Texto del ejercicio>
FUNCIONES DE NUTRICIÓN EN LAS BACTERIAS

La mayor parte de las bacterias son heterótrofas y deben tomar el alimento orgánico sintetizado por otros organismos. La obtención del alimento la hacen por diversos
caminos:
* Las bacterias de vida libre suelen ser saprófitas, viven sobre materia orgánica muerta.
* Muchas viven en relación estrecha con otros organismos. De ellas, la mayoría son comensales y no causan daños ni aportan beneficios a su huésped; algunas son parásitas (producen enfermedades) y otras son simbiontes (establecen relaciones con otros organismos con beneficio mutuo). Otras bacterias son autótrofas y utilizan compuestos inorgánicos para su nutrición:
* Las autótrofas fotosintéticas, como las bacterias sulfurosas verdes y purpúreas. No utilizan agua como dador de electrones en la fotosíntesis, sino otros compuestos, como el sulfuro de hidrógeno, y por lo tanto no producen oxígeno. Al poseer pigmentos que absorben luz casi infrarroja, pueden realizar la fotosíntesis prácticamente sin luz visible.
* Las autótrofas quimiosintéticas, a diferencia de las fotosintéticas, utilizan la energía que desprenden ciertos compuestos inorgánicos al oxidarse. Independientemente del tipo de nutrición, las bacterias pueden necesitar el oxígeno atmosférico (bacterias aerobias) o no (bacterias anaerobias). Para algunas bacterias anaerobias el oxígeno es un gas venenoso (anaerobias estrictas), otras lo utilizan cuando está presente, aunque pueden vivir sin él (anaerobias facultativas).

(Entradas guardadas)

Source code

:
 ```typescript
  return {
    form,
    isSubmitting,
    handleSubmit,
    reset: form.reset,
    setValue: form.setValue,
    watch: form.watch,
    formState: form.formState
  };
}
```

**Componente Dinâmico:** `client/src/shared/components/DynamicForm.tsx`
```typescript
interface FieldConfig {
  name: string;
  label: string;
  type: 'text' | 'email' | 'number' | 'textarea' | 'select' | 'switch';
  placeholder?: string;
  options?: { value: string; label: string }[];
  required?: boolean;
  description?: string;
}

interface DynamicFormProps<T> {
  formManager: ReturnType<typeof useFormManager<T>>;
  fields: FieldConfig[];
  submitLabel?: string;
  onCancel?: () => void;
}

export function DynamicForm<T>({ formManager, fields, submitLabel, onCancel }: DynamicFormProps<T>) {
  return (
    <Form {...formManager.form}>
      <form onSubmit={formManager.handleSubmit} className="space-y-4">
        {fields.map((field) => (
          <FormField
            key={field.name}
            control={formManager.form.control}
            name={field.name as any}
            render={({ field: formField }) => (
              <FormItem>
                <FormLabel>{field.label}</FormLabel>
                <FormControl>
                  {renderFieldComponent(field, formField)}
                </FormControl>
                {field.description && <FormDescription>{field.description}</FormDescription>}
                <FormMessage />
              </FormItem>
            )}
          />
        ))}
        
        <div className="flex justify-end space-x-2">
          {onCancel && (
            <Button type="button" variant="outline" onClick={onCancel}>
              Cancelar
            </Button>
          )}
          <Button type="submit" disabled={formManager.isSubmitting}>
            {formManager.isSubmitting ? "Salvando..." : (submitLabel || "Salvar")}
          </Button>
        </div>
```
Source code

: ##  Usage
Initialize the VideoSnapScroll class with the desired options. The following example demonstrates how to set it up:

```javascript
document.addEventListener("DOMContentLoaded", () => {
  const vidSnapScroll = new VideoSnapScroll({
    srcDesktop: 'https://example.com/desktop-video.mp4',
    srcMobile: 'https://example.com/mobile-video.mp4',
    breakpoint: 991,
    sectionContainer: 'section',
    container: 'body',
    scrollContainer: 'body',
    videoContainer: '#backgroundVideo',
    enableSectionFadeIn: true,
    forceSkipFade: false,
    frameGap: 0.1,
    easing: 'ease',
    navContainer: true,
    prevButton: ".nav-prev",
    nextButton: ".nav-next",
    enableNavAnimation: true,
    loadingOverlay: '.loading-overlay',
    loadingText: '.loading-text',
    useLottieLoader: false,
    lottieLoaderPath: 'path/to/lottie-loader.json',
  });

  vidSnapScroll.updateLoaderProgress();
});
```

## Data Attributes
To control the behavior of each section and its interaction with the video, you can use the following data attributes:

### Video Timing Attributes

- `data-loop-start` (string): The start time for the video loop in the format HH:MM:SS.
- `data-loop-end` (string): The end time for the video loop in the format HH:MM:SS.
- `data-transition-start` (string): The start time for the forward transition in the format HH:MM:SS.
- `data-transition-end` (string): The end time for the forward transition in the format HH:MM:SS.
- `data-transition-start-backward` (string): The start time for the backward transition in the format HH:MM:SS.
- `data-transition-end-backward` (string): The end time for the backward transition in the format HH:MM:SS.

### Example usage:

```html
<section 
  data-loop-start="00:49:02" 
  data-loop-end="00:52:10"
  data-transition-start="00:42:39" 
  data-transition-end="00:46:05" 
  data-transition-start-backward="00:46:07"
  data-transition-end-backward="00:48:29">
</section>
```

Qué se pide>
Resume en dos oraciones el texto sobre la nutrición de las bacterias.

Resultado>
La mayoría de las bacterias son heterótrofas y obtienen el alimento orgánico como saprófitas de vida libre o viviendo en relación estrecha con otros organismos, ya sea como comensales, parásitas o simbiontes, mientras que otras son autótrofas, fotosintéticas o quimiosintéticas, y usan compuestos inorgánicos para nutrirse. Además, según necesiten o no el oxígeno atmosférico, las bacterias son aerobias o anaerobias, y entre estas últimas hay anaerobias estrictas, para las que el oxígeno es venenoso, y anaerobias facultativas, que pueden vivir sin él.